I won’t get into that except to say that for a country whose first environmental institutions were set up in the early 80s and which has the necessary legal instruments to support those institutions, our performance to address our environmental challenges has been woeful. Next, I like to delve into the vagaries of the 18th amendment and all that they entail. And while that is pertinent, I’ll forgo this too, for our problem runs much deeper.

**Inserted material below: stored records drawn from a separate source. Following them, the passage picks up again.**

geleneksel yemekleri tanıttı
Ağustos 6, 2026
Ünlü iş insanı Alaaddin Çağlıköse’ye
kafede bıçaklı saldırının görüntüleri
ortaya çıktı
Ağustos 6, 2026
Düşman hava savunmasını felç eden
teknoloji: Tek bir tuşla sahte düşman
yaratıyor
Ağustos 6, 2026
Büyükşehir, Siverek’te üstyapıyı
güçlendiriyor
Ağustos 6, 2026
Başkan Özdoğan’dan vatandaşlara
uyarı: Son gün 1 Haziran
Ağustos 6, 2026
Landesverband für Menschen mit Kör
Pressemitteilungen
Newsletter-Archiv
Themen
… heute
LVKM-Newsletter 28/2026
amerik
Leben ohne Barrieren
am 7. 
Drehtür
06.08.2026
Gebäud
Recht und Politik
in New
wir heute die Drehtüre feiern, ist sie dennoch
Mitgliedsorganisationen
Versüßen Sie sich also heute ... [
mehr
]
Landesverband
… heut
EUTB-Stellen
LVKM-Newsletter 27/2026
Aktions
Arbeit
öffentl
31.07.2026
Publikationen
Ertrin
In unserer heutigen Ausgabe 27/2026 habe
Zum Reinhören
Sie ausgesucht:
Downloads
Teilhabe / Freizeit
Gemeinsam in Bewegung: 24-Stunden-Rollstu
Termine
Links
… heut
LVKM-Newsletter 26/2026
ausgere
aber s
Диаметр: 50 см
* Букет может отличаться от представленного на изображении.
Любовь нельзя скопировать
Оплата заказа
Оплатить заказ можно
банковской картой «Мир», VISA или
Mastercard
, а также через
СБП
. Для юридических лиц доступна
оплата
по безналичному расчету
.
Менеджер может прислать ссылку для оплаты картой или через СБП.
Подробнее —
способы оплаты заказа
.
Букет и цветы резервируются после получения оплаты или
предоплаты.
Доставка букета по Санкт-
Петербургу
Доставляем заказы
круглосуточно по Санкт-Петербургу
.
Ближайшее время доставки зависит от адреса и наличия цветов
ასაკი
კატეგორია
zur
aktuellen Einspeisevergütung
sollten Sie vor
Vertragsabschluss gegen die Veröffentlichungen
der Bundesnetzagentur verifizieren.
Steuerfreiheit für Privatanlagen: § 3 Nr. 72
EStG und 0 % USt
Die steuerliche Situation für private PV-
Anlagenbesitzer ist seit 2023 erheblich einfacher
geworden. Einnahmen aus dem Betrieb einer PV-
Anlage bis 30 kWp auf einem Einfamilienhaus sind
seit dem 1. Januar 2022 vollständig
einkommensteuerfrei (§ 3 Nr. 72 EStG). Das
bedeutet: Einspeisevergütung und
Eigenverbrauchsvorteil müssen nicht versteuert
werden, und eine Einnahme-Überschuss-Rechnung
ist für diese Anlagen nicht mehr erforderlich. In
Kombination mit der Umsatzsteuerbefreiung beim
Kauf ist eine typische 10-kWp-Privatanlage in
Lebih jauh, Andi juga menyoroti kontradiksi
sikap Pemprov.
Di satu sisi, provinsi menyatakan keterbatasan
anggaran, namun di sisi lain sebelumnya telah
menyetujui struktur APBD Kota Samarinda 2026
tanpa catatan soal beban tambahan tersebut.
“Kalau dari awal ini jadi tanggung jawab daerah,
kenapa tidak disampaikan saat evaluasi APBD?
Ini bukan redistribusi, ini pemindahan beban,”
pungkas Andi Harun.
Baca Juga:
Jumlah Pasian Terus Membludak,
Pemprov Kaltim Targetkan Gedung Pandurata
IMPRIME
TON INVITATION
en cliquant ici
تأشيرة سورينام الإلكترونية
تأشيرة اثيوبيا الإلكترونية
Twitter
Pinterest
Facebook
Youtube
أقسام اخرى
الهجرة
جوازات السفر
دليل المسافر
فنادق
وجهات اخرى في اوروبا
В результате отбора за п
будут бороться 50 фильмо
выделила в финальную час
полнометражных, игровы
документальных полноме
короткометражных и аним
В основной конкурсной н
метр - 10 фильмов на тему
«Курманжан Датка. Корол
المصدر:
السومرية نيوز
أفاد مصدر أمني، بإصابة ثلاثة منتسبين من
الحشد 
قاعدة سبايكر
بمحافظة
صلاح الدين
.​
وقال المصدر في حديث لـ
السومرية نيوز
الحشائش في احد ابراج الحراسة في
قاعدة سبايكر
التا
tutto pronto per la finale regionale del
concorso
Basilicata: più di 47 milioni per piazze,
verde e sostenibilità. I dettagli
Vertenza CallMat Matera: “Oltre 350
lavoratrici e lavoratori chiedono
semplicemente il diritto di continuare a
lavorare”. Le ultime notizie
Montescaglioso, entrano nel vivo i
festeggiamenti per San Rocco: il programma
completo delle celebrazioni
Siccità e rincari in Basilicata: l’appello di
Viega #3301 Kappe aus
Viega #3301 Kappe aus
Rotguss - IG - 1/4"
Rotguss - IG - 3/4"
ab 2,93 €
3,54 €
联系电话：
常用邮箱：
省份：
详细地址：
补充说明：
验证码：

It all comes down our perception of ‘development,’ ‘growth’ and ‘security.’ These words are part of the lingua franca that constitutes our plans and policies. Address them and we’ll be fine, or so goes the theory.
There is something to be said about one of the largest countries in the world, which also happens to be a nuclear power and can’t provide clean drinking water to its population, take care of the people when they are sick and protect them during the health emergency. Unless and until there is a realization amongst the decision making elites in the country that human security and all that it entails in terms of education, healthcare, environment and socioeconomic welfare are key to a sustainable and secure future, we will continue to suffer the inanities of development planning that is presumably our bread and butter.
Soon after the Earth Day in 1970, Joni Mitchell came out with her song “Big Yellow Taxi” which has become an anthem of sorts for the environmental movement. The lyrics have never been more resonant:
“Don't it always seem to go
That you don't know what you've got
'Till it's gone
They paved paradise
And put up a parking lot”
So 50 years from now, as the world approaches the 100th anniversary of the Earth Day, will it be a celebration of the moment that taught the world the importance of respecting and preserving our environmental heritage or will it be a morose reflection on what could’ve been. The choice is still ours.